DIRECTIONS FOR THIS TASK: Quote the rows from the very first line up to and including the line that contains "Elemento a elle", keeping every line unchanged.
>>>>>
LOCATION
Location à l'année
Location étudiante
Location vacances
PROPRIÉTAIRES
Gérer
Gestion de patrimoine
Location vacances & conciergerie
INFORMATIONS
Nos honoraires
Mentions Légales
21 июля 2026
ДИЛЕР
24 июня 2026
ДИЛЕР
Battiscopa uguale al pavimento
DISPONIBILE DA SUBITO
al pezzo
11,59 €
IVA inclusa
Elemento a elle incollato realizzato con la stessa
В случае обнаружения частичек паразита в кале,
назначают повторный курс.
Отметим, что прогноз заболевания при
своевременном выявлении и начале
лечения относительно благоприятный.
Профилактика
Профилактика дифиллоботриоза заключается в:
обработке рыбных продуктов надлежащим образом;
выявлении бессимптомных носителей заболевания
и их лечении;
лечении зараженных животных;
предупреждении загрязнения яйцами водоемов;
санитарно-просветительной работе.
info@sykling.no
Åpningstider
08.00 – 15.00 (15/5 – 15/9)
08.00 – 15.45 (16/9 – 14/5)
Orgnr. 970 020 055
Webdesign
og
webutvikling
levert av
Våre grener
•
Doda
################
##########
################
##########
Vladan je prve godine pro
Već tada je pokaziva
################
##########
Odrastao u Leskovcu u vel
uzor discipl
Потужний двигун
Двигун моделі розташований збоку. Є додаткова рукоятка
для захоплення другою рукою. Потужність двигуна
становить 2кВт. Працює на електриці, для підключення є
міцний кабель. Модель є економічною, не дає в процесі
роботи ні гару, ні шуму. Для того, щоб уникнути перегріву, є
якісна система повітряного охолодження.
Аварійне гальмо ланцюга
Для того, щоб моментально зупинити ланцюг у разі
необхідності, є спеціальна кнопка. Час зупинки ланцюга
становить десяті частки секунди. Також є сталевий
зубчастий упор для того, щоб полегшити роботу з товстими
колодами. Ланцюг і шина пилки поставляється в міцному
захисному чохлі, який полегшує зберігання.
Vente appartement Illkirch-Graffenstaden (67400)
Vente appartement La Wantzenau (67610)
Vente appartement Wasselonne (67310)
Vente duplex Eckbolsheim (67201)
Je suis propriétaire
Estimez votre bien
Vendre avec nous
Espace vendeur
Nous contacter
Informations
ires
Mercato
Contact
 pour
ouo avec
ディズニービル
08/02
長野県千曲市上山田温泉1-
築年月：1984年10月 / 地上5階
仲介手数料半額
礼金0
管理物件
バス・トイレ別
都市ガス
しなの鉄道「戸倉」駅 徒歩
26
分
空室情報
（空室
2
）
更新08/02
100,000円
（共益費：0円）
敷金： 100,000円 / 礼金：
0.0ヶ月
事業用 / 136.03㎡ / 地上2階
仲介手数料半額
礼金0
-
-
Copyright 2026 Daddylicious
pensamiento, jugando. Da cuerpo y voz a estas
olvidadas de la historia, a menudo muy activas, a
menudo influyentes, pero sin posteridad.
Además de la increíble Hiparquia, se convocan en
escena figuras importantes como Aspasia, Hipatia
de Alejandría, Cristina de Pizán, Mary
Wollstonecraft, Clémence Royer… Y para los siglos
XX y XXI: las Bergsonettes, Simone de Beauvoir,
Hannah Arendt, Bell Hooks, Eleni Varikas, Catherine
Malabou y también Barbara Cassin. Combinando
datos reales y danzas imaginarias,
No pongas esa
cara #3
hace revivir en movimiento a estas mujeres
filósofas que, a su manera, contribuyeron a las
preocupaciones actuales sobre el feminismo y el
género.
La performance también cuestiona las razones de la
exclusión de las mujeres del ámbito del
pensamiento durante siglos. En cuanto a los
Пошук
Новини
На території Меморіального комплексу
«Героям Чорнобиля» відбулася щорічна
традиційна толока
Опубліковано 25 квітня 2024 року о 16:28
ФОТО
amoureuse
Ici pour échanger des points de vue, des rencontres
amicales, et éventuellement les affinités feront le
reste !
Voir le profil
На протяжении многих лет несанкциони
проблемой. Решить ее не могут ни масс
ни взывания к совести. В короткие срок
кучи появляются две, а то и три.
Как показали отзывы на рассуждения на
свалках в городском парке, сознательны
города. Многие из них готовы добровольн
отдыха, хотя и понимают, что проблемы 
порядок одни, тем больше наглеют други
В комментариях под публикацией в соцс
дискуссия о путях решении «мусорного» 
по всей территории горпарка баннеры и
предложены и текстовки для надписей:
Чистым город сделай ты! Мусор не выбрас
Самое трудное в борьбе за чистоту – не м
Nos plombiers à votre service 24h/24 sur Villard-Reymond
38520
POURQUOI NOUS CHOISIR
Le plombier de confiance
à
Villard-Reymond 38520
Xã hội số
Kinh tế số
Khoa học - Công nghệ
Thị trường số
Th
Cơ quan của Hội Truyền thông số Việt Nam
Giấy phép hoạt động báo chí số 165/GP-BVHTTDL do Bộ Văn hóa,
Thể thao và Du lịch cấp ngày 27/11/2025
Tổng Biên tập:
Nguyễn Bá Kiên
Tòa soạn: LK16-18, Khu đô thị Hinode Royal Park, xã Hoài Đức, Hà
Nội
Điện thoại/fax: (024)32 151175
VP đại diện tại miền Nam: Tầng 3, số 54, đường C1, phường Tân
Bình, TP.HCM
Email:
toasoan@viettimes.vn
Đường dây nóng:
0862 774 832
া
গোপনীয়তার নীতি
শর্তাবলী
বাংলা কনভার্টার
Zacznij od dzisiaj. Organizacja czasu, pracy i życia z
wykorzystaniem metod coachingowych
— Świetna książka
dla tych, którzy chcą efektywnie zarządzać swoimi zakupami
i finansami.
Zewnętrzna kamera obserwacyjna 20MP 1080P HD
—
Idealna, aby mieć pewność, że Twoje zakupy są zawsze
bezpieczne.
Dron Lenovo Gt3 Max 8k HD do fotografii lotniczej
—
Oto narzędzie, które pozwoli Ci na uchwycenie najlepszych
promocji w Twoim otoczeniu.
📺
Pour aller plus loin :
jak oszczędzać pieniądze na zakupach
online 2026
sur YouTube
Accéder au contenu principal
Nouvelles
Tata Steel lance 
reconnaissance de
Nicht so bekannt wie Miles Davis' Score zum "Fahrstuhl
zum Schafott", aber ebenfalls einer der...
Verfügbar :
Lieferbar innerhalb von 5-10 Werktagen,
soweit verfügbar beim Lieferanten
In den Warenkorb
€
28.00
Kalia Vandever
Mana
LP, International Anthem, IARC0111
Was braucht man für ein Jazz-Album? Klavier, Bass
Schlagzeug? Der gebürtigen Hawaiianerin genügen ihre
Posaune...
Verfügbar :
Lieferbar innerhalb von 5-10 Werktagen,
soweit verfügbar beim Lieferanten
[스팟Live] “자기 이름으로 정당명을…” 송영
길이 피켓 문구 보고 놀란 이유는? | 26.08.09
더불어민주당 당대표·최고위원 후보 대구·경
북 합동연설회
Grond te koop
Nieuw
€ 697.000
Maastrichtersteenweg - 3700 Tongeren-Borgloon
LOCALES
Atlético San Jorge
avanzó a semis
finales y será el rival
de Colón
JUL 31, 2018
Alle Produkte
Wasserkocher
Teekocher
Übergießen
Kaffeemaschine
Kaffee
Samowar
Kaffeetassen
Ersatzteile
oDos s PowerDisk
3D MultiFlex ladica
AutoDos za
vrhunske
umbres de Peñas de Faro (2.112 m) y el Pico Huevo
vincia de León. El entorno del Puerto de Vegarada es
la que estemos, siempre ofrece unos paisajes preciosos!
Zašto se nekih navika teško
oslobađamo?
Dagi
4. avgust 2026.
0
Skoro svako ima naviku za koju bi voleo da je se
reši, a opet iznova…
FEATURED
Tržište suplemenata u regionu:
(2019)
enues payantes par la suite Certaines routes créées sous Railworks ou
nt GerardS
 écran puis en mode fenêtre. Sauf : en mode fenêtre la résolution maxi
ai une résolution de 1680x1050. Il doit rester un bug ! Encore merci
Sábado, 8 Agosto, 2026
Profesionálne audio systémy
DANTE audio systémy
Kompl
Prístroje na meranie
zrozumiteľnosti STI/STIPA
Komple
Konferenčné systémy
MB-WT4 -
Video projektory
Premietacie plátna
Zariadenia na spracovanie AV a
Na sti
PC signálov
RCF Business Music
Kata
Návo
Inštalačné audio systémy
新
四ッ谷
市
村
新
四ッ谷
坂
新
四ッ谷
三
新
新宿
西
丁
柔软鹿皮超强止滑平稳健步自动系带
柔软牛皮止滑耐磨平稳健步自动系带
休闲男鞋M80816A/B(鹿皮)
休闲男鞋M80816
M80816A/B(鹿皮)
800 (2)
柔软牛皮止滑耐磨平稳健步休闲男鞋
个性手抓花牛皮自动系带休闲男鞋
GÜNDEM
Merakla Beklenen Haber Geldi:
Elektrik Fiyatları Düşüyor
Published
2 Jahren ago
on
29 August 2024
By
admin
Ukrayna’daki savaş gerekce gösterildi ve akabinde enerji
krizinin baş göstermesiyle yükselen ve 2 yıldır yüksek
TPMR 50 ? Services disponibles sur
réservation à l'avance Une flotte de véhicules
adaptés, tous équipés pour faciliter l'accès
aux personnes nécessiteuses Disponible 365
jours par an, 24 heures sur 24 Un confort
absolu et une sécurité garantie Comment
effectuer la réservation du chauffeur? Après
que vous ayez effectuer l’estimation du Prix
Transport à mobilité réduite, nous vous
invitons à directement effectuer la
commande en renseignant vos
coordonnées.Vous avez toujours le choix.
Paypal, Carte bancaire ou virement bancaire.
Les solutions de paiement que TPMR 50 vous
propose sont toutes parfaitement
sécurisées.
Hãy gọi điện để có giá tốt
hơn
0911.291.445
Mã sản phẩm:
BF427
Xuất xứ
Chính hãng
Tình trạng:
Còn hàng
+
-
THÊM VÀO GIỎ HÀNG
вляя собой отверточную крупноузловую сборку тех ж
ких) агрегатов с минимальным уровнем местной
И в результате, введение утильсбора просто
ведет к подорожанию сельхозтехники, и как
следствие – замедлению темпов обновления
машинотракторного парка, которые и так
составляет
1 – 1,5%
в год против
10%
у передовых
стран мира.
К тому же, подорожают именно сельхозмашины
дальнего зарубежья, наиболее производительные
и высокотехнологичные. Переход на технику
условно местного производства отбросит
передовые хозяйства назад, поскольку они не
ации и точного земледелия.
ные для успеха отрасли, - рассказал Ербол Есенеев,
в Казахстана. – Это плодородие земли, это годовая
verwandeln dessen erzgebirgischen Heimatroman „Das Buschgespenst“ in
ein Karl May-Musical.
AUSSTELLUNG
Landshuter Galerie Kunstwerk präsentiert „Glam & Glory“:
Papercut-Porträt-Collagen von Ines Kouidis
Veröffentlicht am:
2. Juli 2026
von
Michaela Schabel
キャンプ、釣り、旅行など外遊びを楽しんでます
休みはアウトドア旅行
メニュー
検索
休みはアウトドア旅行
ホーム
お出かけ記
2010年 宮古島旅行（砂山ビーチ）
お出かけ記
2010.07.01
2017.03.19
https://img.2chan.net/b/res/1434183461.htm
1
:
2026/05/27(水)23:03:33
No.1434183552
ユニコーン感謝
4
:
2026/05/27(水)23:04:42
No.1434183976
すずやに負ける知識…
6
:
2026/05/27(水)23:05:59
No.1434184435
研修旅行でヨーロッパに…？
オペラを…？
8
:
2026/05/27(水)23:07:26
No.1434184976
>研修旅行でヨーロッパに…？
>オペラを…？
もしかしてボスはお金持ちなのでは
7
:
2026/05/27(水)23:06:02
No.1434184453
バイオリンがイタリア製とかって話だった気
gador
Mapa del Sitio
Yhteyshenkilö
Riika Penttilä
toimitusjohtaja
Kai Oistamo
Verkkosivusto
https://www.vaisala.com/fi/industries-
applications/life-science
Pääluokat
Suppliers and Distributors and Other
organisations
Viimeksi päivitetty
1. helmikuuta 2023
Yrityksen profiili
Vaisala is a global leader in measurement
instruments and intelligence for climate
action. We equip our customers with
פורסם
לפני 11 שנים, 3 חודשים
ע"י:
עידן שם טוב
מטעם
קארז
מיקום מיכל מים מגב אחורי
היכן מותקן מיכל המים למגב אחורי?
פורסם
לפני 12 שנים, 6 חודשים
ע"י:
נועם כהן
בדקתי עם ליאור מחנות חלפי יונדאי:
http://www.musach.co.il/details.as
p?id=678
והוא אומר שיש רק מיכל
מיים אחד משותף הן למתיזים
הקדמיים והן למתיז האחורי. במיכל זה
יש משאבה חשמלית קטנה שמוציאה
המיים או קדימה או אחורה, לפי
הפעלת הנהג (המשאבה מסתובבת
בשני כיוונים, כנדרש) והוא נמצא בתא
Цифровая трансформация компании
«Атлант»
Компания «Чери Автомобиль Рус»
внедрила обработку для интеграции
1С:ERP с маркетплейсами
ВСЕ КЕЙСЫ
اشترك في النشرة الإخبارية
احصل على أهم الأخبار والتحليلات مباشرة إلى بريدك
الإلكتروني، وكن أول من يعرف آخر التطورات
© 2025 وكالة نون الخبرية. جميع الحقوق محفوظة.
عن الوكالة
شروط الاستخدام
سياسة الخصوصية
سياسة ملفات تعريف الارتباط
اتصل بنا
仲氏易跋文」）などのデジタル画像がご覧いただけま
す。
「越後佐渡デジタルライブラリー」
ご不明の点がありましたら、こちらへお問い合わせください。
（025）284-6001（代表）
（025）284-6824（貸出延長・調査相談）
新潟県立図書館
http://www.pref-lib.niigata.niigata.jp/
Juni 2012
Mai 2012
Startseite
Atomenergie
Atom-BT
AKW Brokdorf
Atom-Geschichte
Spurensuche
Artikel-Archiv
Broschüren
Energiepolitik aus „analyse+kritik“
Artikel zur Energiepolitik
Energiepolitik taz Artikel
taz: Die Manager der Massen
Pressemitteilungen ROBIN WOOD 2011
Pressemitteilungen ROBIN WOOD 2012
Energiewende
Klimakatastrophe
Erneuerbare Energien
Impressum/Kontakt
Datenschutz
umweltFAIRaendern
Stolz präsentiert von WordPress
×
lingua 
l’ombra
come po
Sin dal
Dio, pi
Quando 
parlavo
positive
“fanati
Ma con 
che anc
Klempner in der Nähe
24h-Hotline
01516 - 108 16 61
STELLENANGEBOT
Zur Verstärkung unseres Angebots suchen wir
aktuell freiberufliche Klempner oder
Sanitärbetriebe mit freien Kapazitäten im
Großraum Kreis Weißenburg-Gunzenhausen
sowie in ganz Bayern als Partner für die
<<<<<
TASK ANSWER:
LOCATION
Location à l'année
Location étudiante
Location vacances
PROPRIÉTAIRES
Gérer
Gestion de patrimoine
Location vacances & conciergerie
INFORMATIONS
Nos honoraires
Mentions Légales
21 июля 2026
ДИЛЕР
24 июня 2026
ДИЛЕР
Battiscopa uguale al pavimento
DISPONIBILE DA SUBITO
al pezzo
11,59 €
IVA inclusa
Elemento a elle incollato realizzato con la stessa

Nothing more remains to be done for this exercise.